Browns' top plays: Gary Collins' catch

Malcolm Emmons/USA TODAY Sports

This is one of three nominations for the most memorable play in team history. Yesterday we featured Lou Groza’s kick to win the NFL title in the Browns' first season in the league, and tomorrow we’ll go over “The Fumble” (enough said). Please vote for your choice as the Browns’ most memorable play.

Score: Cleveland 27, Baltimore 0

Date: Dec. 27, 1964 Site: Cleveland Municipal Stadium

The Cleveland Browns were double-digit underdogs to the mighty Baltimore Colts when they hosted the 1964 NFL title game in front of 79,544 at old Municipal Stadium (moment of silence, please). But after playing the Colts to a scoreless tie in the first half, the Browns felt they could win the game.

They started the second half with a field goal from old reliable Lou Groza, who never flinched in making a 43-yard kick in swirling winds in the cavernous old stadium, his eighth field goal in the ’64 playoffs. After forcing a punt, Jim Brown ran twice, the second for 46 yards, to put the ball at the Colts 18-yard line.

On the next play, Ryan dropped back, avoided a rush and hit Gary Collins on his patented post pattern for the touchdown that catapulted the Browns to the title. Groza would kick another field goal, and Ryan and Collins would convert on two more touchdowns as the Browns won 27-0.

There were many standouts in the game. Brown ran for 114 yards. Linebacker Larry Benz made the defensive play of the game, blowing up a screen pass in the first half to Lenny Moore when Benz was the only player capable of making the tackle. Ryan had the three touchdown passes, and Collins had 130 yards and a title-game-record three TDs.

But the post pattern epitomized the Browns of that era -- gritty, hard-working, dependent on the team. It took courage to go over the middle, but Collins made his living there. When he retired in 1971, his 70 TD receptions ranked as the sixth-highest total in NFL history. In 1963, he led the NFL in touchdown passes with 13, a team record that wasn’t broken until 2007 when Braylon Edwards (of all people) broke it. And he played in an era when teams played 14 games.

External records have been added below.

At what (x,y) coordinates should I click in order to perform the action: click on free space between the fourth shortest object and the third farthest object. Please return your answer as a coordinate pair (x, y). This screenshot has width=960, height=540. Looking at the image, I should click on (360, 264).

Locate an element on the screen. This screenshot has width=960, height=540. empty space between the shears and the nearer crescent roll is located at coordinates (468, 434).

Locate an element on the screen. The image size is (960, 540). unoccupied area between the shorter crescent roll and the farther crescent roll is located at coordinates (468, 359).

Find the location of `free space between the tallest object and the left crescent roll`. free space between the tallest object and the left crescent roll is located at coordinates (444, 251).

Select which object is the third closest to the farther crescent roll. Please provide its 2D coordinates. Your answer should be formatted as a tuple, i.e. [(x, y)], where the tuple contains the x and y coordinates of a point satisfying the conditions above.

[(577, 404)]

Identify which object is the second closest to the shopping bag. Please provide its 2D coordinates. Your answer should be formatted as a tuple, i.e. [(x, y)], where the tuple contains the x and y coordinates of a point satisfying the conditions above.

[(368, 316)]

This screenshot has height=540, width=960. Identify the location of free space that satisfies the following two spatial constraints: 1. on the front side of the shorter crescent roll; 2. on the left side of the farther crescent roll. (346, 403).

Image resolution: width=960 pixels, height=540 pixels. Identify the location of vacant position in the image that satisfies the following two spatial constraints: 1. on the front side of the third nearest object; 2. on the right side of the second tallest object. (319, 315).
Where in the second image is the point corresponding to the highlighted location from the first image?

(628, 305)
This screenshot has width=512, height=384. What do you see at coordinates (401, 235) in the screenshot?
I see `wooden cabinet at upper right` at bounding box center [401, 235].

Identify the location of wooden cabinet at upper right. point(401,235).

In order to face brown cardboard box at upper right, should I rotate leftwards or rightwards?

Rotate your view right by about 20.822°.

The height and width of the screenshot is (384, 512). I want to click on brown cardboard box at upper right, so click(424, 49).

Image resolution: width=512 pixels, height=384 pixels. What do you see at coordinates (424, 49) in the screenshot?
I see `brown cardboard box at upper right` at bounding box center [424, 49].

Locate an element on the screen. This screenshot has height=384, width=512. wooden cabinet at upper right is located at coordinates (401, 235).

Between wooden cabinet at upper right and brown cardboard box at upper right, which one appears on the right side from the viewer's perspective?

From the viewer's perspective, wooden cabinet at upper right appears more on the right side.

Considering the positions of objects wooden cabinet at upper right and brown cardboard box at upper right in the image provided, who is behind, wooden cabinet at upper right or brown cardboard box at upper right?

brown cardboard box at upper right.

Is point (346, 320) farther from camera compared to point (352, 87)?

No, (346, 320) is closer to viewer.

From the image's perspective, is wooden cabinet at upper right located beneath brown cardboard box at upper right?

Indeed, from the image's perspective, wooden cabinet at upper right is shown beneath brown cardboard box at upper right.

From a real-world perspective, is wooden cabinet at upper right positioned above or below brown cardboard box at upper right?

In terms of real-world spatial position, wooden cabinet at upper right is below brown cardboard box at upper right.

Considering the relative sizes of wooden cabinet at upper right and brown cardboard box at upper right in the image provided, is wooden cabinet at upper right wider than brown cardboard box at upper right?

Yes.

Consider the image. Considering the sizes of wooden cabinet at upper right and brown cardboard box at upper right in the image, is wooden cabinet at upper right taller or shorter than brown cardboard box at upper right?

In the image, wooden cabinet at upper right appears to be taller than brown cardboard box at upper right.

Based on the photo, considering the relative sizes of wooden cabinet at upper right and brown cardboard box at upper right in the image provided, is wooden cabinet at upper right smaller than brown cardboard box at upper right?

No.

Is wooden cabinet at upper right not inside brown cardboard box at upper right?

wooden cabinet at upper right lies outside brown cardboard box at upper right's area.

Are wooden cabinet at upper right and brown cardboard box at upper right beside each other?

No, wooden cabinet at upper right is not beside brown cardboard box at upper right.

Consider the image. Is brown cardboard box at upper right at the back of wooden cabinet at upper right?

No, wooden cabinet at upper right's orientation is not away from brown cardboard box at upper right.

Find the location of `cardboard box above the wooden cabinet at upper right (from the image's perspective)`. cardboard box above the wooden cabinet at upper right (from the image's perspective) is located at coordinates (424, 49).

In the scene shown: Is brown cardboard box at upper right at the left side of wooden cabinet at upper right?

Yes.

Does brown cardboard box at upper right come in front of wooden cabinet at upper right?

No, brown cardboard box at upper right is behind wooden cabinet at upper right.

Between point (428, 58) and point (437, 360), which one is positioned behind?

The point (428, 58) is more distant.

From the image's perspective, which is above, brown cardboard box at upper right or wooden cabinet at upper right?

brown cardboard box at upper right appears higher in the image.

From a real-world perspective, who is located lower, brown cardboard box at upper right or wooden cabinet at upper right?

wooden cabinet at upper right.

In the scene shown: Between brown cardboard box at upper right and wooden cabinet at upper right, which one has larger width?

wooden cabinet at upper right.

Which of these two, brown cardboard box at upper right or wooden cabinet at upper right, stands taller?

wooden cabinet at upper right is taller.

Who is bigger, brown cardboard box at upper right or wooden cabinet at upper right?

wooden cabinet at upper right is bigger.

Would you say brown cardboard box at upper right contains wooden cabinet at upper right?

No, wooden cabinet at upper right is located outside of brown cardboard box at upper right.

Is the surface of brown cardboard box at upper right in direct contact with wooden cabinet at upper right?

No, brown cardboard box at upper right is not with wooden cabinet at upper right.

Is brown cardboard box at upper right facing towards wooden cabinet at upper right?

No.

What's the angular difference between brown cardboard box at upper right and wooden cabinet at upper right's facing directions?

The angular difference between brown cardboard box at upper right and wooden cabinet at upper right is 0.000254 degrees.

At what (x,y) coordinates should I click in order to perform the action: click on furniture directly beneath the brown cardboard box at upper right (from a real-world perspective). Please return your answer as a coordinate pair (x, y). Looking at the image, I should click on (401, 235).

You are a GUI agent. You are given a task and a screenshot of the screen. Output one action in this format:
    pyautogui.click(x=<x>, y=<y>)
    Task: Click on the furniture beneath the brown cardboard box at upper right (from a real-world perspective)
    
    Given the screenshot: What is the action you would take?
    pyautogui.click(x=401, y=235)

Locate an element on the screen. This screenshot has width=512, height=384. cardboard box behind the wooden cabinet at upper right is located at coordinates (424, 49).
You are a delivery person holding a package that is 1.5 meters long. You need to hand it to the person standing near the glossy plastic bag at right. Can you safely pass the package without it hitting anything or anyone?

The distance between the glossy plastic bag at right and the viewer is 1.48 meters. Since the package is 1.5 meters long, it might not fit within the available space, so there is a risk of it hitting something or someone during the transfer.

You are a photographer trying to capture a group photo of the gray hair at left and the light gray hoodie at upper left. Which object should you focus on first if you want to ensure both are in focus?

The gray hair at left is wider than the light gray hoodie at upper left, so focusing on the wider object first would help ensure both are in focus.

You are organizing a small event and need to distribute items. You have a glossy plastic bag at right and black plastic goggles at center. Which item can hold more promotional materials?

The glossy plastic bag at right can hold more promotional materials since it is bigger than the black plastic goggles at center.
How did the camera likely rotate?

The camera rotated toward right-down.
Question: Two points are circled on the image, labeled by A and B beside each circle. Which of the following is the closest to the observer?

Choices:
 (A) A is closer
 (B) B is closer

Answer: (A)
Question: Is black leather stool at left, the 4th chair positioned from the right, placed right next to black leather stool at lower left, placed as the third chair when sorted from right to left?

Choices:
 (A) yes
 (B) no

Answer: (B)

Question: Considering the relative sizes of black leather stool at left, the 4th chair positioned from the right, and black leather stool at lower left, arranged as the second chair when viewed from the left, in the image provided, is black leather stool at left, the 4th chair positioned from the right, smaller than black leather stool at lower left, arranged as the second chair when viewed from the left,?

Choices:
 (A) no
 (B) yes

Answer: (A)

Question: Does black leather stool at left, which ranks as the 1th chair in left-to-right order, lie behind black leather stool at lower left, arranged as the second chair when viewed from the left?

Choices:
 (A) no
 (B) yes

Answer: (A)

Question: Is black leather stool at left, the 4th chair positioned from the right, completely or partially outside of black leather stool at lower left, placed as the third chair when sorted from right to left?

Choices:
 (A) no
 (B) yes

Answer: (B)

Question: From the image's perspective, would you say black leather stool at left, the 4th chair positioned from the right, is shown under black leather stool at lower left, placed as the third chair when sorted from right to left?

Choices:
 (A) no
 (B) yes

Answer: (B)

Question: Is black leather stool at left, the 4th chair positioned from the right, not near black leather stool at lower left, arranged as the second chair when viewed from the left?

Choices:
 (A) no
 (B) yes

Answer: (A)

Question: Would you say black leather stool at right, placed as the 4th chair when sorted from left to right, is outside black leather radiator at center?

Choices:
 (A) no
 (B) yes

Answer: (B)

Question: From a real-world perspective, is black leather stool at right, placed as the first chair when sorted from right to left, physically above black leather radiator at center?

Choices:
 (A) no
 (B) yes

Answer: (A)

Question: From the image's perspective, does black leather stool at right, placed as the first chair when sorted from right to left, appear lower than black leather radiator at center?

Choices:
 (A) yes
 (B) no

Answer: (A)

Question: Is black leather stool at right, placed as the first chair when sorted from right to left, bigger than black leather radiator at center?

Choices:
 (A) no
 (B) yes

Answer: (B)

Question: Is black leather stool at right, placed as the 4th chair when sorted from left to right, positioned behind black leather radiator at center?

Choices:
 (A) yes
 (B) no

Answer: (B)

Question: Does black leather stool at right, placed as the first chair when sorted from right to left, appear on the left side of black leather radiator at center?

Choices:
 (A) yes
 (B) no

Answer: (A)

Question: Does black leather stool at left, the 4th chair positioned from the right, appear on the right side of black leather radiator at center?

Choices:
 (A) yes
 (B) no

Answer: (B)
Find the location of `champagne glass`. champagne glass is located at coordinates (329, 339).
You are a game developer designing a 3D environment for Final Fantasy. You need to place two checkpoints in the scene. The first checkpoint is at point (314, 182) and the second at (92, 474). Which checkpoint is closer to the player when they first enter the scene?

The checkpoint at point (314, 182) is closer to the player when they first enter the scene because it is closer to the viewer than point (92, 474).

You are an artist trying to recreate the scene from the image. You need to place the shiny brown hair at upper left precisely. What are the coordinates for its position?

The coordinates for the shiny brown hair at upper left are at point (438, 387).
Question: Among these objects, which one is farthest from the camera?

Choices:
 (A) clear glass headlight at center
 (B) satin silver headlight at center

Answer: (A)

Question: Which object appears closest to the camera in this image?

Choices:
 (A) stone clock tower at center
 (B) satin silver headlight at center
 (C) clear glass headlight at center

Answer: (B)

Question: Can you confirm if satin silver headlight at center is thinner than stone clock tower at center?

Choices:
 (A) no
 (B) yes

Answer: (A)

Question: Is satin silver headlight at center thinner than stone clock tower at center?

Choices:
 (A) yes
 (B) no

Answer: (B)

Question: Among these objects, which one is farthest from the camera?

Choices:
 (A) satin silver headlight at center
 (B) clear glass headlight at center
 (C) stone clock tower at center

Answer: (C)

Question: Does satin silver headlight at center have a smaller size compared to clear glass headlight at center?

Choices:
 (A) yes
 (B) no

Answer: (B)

Collins blocked, and in 1965 led the league in punting with a 46.7-yard average. He was not the fastest, but he was among the toughest and the most dependable. Collins rarely dropped a pass, and when Ryan needed a play, he’d call the old post pattern.

In the last professional championship in Cleveland history of any kind, Collins’ post pattern and catch ignited an inspiring win.